What Does Prince Charles Have To Overcome Before He Is King?

The truth about who Prince Charles really is and, most notably, his shady side have been tabloid fodder for decades and have recently sparked great debate over whether or not Charles will ascend to the throne following Queen Elizabeth's death. While it is his right to take over as Britain's next monarch, according to the order of royal succession, some experts believe he may actually give up the chance to be King and pass it on to the next in line: Prince William. At the same time, other sources, like University College London's Constitution Unit, believe that Charles will at least rule for a while because "having waited over 60 years as heir apparent, it would be natural for Prince Charles to want to assume the throne and perform the royal duties for which he has spent so long preparing."

But if he does indeed decide to take on the role of the next King of England, he may find it to be an uphill battle in which he'll have to convince the British people that he is indeed worthy and capable of the job at hand. Here's what Prince Charles will have to overcome before he is King.

A growing scandal is following Prince Charles

The Prince of Wales is in the midst of a "cash for honours" scandal he just can't seem to shake. The Mail on Sunday first reported how Charles' closest aide, Michael Fawcett, promised to help Saudi Arabian billionaire Mahfouz Marei Mubarak bin Mahfouz receive a knighthood and British citizenship in exchange for an impressive donation of "hundreds of thousands of pounds" to Charles's charity, The Prince's Foundation. 

After a letter was uncovered proving Fawcett's involvement, he resigned in early September, but while Charles was adamant that he had "no knowledge" of the scheme, per The Times, the truth appears to be much different. As the outlet reported, Charles met William Bortrick, a middleman who brokered numerous other deals of cash in exchange for honors (like getting a personal thank you letter sent from Charles to a Russian donor), nine times in three different countries over seven years.

Now, as allegations continue to mount against Charles, he's lost two more staffers. First, Douglas Connell, the chairman of the foundation, resigned, followed by Chris Martin, its executive director (development), per Newsweek. Speaking with the outlet, Norman Baker, a former U.K. government minister for crime prevention, slammed, "The chickens are coming home to roost. It is simply not credible for Prince Charles to continue to assert that he knows nothing about any of this." Indeed, royal author Penny Junor noted how the scandal will make Charles' future as a potential King "difficult" because "all of this stuff is damaging, from 'The Crown' to reality.'"

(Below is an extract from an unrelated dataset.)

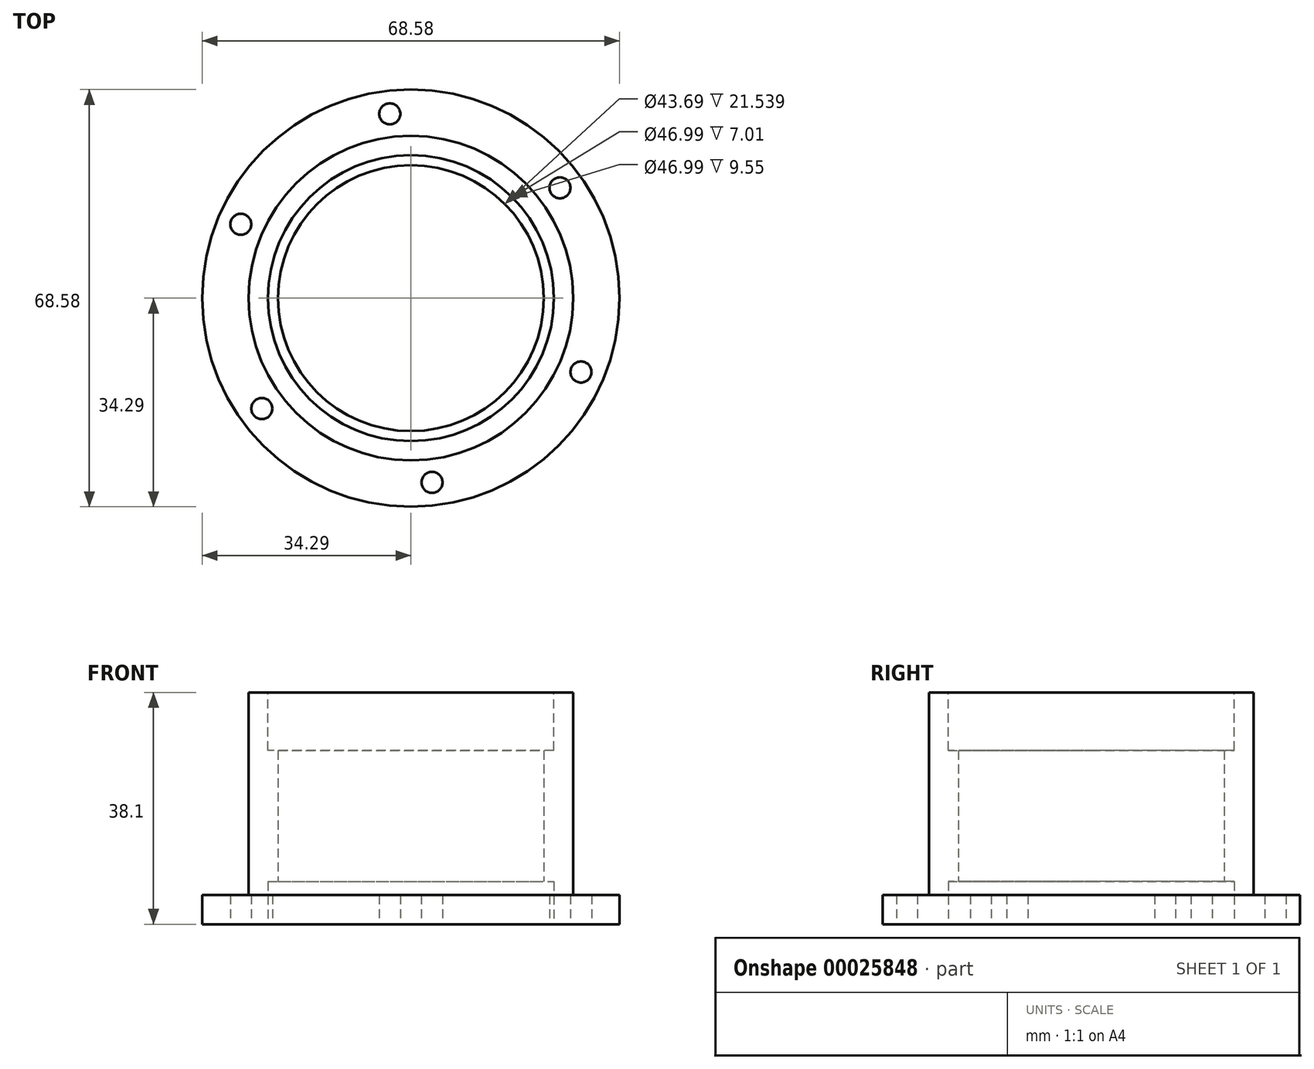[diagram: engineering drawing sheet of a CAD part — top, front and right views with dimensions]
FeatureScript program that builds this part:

Is Queen Elizabeth's popularity hindering Prince Charles?

Take the above scandal, combine it with the "unflattering" depiction of him being portrayed on one of TV's biggest shows, "The Crown," and Prince Charles has a real popularity problem. Indeed, looking at YouGov's ranking of the most (and least) popular royals, Queen Elizabeth ranks first with a 76% approval rating, followed closely by Prince William at 72% and Kate Middleton at 64%. Charles, sadly, is all the way down in seventh place and is only liked by 45% of the British population, per YouGov, while 28% have said they actively dislike him, and 24% remained neutral.

As royal expert Jonathan Sacerdoti told Express, following his mother's "immense popularity" will be a hard task for Charles, who he believes "suffers" under the Queen's high ratings. As Sacerdoti explained, the Prince of Wales is at a disadvantage because "she's been there for so long, that there isn't anyone who can remember anything other than Queen Elizabeth II." What's more, he believes Brits see her as a "very responsible, solid, safe pair of hands" and appreciate how she's shown "incredible leadership in a very difficult, and some would say an antiquated role."

What's more, Charles will have to contend with the fact that Princess Diana supporters will remember how she once told Daily Telegraph (via People), that she wanted William to be next in line to the throne because she didn't think "Charles can do it." When the time comes, there's no doubt all eyes will be on him.